To facilitate SEM imaging, biological specimens that are not related to the experiment are embedded with the target samples. These biological specimens are used as a kind of “filler material,” which modifies the physical properties of the surrounding resin. Biological filler materials are stained and prepared similarly to the target tissues, and therefore the physical properties of the filler and target tissues are similar. One example of the biological filler materials is tissue from the mouse brain, which was embedded with larval zebrafish for serial sectioning by ATUM (Figure 3A; Hildebrand et al., 2017). Homogenous hardness and stability of sample blocks facilitate repeated serial sectioning by ATUM and prevent heterogeneous shrinkage, deformation and folding of sections. Small larval zebrafish samples were post-fixed, stained en bloc, embedded into resin blocks, and finally surrounded by mouse brain tissues for stabilization during sectioning. In this study, 17,963 sections at 60 nm thickness were acquired in ATUM for serial image acquisition. In total, 244 (1.34%) sections were lost and 283 (1.55%) were partially lost, while no two adjacent sections were lost. Although more quantitative analyses on physical properties of the brain “filler materials” are required, it is possible that filler biological samples treated and embedded similarly to the target specimens substantially improve production of and imaging from serial ultrathin sections.

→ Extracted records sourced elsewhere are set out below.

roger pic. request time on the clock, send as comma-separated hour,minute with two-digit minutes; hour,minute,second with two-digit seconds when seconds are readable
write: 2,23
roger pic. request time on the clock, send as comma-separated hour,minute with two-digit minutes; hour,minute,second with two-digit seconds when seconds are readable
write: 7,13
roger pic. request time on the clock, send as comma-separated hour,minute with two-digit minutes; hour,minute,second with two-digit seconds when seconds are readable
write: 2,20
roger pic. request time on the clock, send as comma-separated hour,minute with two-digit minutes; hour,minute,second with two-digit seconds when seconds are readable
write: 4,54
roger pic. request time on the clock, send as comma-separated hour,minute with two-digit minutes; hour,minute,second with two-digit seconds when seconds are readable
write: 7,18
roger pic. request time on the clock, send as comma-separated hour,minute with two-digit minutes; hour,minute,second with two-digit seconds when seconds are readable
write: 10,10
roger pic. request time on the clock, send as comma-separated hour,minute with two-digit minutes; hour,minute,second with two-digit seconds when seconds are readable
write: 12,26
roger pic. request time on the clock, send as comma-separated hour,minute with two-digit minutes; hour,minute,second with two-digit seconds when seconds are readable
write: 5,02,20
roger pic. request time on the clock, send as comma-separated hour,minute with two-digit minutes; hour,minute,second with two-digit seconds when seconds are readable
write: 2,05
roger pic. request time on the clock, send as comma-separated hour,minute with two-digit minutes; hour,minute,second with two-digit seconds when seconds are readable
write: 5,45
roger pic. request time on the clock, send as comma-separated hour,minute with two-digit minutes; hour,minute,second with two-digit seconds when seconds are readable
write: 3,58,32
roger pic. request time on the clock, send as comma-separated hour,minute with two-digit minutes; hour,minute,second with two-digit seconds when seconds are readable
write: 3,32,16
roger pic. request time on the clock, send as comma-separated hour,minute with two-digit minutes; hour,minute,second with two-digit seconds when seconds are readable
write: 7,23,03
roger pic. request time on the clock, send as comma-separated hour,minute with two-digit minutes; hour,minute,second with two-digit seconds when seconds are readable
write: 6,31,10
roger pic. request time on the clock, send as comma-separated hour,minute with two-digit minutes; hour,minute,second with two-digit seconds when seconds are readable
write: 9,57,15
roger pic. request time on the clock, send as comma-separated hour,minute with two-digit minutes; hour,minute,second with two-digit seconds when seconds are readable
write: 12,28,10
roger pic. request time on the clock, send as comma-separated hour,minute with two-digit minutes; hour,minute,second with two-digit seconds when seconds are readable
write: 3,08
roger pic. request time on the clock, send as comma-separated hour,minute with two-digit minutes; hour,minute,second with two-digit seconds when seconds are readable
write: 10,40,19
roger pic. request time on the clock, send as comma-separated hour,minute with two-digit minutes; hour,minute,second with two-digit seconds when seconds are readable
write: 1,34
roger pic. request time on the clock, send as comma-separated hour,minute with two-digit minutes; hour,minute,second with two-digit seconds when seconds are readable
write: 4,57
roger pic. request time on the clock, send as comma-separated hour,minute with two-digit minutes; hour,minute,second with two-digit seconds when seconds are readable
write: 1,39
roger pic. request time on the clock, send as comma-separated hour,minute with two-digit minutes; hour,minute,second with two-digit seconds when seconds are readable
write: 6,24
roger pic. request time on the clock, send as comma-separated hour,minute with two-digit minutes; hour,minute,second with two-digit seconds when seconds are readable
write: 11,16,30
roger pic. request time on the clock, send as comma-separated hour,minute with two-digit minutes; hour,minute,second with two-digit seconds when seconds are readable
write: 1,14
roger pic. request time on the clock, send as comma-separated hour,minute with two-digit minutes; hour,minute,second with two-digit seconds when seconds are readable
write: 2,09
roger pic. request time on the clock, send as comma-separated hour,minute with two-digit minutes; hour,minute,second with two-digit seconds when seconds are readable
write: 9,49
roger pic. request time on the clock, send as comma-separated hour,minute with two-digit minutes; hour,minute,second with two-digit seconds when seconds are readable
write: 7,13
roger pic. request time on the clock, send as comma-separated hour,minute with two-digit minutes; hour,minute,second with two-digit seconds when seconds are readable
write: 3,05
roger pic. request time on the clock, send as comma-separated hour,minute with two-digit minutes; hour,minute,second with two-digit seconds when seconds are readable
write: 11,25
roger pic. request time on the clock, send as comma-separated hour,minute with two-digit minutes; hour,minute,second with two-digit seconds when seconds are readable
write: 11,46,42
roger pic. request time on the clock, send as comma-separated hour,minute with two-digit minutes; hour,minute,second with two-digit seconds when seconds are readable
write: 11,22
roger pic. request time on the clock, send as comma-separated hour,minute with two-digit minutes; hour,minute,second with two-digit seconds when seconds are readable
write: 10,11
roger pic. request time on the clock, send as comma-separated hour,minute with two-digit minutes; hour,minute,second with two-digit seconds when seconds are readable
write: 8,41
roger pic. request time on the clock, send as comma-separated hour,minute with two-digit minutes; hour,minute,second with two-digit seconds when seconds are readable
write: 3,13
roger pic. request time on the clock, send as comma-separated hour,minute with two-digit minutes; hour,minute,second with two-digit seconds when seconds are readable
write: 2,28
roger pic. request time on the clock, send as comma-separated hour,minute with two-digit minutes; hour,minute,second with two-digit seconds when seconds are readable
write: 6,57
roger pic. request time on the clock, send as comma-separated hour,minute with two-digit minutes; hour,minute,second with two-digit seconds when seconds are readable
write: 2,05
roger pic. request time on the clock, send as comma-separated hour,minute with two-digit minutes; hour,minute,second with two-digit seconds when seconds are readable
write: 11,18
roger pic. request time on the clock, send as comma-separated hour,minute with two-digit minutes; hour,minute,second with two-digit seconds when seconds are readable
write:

Aggregated unicellular organisms can also be used as biological support materials. C. elegans was embedded with E. coli or yeast cells during cryofixation to facilitate handling and localization of the samples (Figure 3A; Möller-Reichert et al., 2003; Hall et al., 2012). The samples were still surrounded by biological material during the subsequent tissue preparation procedures, including freeze-substitution, and the resins surrounding the C. elegans sample at the time of observation were filled with biological material that was stained and embedded at the same time (Hall et al., 2012). Because the sample has biological components enriched with metal deposition, the regions occupied by the organism had different physical properties from bare resin. These types of approaches using biological filler materials are promising options to facilitate serial image acquisition using SEM.

Besides biological tissues, other filler materials have been used to modulate the physical properties of resins. For example, the addition of metal particles alters properties such as the electrical and thermal conductivity of plastic (Bhattacharya and Chaklader, 2006). Metallic particles are embedded to image brain tissues by SBEM, where samples with low metal deposition or areas of non-conductive embedding media outside of tissues are susceptible to charging artifacts (Figure 3B). Epo-Tek and Epon embedding (EE embedding) uses commercially available epoxy glue containing silver particles, and this technique enables embedding conductive resins with metal particles in the vicinity of target brain samples (Wanner et al., 2016). Although areas with less heavy metal deposition have charging artifacts, this approach facilitated serial imaging of brain samples under high-vacuum conditions. Serial images of 4,750 sections at 25 nm thickness could be acquired in this study, and only one section was lost, proving that EE-embedding is a promising approach and considered to be suitable for ultra-thin sectioning. Recent studies used the same approach, and one of them acquired 11,416 slices of tiled images at 10 nm × 10 nm × 25 nm resolution in SBEM (Genoud et al., 2018; Titze et al., 2018). This approach is further evidence that using conductive metal particles around target samples facilitates serial SEM image acquisition, especially SBEM, which is readily affected by charging artifacts.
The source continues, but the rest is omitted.